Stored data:

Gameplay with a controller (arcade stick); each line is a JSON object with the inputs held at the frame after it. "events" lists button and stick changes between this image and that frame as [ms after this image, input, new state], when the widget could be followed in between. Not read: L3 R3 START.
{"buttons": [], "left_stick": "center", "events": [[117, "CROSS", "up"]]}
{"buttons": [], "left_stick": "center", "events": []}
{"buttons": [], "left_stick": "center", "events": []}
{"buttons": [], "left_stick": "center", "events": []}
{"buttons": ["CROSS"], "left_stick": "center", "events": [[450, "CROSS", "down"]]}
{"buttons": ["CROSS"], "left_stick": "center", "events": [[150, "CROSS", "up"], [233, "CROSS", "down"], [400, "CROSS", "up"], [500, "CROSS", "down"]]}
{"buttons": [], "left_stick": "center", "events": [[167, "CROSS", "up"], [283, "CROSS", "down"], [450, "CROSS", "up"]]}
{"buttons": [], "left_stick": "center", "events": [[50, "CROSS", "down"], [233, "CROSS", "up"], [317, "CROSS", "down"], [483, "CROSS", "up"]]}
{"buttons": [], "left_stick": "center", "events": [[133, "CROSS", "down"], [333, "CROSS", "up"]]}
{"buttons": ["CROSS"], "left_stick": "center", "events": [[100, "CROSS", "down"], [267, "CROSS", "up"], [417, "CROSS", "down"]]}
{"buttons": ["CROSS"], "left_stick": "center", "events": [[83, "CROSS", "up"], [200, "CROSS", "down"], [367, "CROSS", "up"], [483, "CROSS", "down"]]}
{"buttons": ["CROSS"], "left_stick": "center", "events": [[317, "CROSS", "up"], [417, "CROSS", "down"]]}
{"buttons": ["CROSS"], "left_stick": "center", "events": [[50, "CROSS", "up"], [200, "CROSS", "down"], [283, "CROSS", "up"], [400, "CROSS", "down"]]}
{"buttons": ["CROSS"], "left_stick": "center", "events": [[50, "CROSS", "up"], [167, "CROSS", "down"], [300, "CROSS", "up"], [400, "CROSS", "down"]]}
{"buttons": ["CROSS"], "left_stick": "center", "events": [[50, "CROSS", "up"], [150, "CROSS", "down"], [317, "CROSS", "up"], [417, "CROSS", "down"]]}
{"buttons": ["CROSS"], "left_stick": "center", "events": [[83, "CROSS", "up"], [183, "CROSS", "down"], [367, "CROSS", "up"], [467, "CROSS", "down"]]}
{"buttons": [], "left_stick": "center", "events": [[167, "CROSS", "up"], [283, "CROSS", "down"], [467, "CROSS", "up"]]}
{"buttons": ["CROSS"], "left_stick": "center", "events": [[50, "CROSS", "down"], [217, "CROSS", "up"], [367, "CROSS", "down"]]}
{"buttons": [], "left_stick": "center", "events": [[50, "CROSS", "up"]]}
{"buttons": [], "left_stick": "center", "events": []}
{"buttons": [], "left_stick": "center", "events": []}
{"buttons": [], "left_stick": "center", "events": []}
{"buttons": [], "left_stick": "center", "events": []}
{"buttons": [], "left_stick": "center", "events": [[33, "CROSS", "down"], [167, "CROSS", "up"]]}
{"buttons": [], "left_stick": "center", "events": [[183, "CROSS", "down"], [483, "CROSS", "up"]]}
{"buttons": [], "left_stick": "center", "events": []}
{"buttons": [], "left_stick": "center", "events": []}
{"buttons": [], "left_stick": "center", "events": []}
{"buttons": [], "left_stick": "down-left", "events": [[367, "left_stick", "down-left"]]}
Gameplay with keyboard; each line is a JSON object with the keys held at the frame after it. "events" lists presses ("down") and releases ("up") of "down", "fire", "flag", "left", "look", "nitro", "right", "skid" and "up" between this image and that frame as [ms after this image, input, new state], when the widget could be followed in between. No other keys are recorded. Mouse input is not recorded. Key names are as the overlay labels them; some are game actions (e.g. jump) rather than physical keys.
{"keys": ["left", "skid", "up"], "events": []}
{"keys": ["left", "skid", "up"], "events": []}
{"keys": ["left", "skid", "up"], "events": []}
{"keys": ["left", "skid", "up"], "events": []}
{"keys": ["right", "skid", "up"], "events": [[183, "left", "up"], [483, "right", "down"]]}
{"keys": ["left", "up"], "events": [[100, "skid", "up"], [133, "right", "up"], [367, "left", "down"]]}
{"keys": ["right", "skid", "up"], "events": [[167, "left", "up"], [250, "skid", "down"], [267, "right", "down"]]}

_Prompt:_ Print every record above exactly as written.

_Solution to this exercise:_
Gameplay with a controller (arcade stick); each line is a JSON object with the inputs held at the frame after it. "events" lists button and stick changes between this image and that frame as [ms after this image, input, new state], when the widget could be followed in between. Not read: L3 R3 START.
{"buttons": [], "left_stick": "center", "events": [[117, "CROSS", "up"]]}
{"buttons": [], "left_stick": "center", "events": []}
{"buttons": [], "left_stick": "center", "events": []}
{"buttons": [], "left_stick": "center", "events": []}
{"buttons": ["CROSS"], "left_stick": "center", "events": [[450, "CROSS", "down"]]}
{"buttons": ["CROSS"], "left_stick": "center", "events": [[150, "CROSS", "up"], [233, "CROSS", "down"], [400, "CROSS", "up"], [500, "CROSS", "down"]]}
{"buttons": [], "left_stick": "center", "events": [[167, "CROSS", "up"], [283, "CROSS", "down"], [450, "CROSS", "up"]]}
{"buttons": [], "left_stick": "center", "events": [[50, "CROSS", "down"], [233, "CROSS", "up"], [317, "CROSS", "down"], [483, "CROSS", "up"]]}
{"buttons": [], "left_stick": "center", "events": [[133, "CROSS", "down"], [333, "CROSS", "up"]]}
{"buttons": ["CROSS"], "left_stick": "center", "events": [[100, "CROSS", "down"], [267, "CROSS", "up"], [417, "CROSS", "down"]]}
{"buttons": ["CROSS"], "left_stick": "center", "events": [[83, "CROSS", "up"], [200, "CROSS", "down"], [367, "CROSS", "up"], [483, "CROSS", "down"]]}
{"buttons": ["CROSS"], "left_stick": "center", "events": [[317, "CROSS", "up"], [417, "CROSS", "down"]]}
{"buttons": ["CROSS"], "left_stick": "center", "events": [[50, "CROSS", "up"], [200, "CROSS", "down"], [283, "CROSS", "up"], [400, "CROSS", "down"]]}
{"buttons": ["CROSS"], "left_stick": "center", "events": [[50, "CROSS", "up"], [167, "CROSS", "down"], [300, "CROSS", "up"], [400, "CROSS", "down"]]}
{"buttons": ["CROSS"], "left_stick": "center", "events": [[50, "CROSS", "up"], [150, "CROSS", "down"], [317, "CROSS", "up"], [417, "CROSS", "down"]]}
{"buttons": ["CROSS"], "left_stick": "center", "events": [[83, "CROSS", "up"], [183, "CROSS", "down"], [367, "CROSS", "up"], [467, "CROSS", "down"]]}
{"buttons": [], "left_stick": "center", "events": [[167, "CROSS", "up"], [283, "CROSS", "down"], [467, "CROSS", "up"]]}
{"buttons": ["CROSS"], "left_stick": "center", "events": [[50, "CROSS", "down"], [217, "CROSS", "up"], [367, "CROSS", "down"]]}
{"buttons": [], "left_stick": "center", "events": [[50, "CROSS", "up"]]}
{"buttons": [], "left_stick": "center", "events": []}
{"buttons": [], "left_stick": "center", "events": []}
{"buttons": [], "left_stick": "center", "events": []}
{"buttons": [], "left_stick": "center", "events": []}
{"buttons": [], "left_stick": "center", "events": [[33, "CROSS", "down"], [167, "CROSS", "up"]]}
{"buttons": [], "left_stick": "center", "events": [[183, "CROSS", "down"], [483, "CROSS", "up"]]}
{"buttons": [], "left_stick": "center", "events": []}
{"buttons": [], "left_stick": "center", "events": []}
{"buttons": [], "left_stick": "center", "events": []}
{"buttons": [], "left_stick": "down-left", "events": [[367, "left_stick", "down-left"]]}
Gameplay with keyboard; each line is a JSON object with the keys held at the frame after it. "events" lists presses ("down") and releases ("up") of "down", "fire", "flag", "left", "look", "nitro", "right", "skid" and "up" between this image and that frame as [ms after this image, input, new state], when the widget could be followed in between. No other keys are recorded. Mouse input is not recorded. Key names are as the overlay labels them; some are game actions (e.g. jump) rather than physical keys.
{"keys": ["left", "skid", "up"], "events": []}
{"keys": ["left", "skid", "up"], "events": []}
{"keys": ["left", "skid", "up"], "events": []}
{"keys": ["left", "skid", "up"], "events": []}
{"keys": ["right", "skid", "up"], "events": [[183, "left", "up"], [483, "right", "down"]]}
{"keys": ["left", "up"], "events": [[100, "skid", "up"], [133, "right", "up"], [367, "left", "down"]]}
{"keys": ["right", "skid", "up"], "events": [[167, "left", "up"], [250, "skid", "down"], [267, "right", "down"]]}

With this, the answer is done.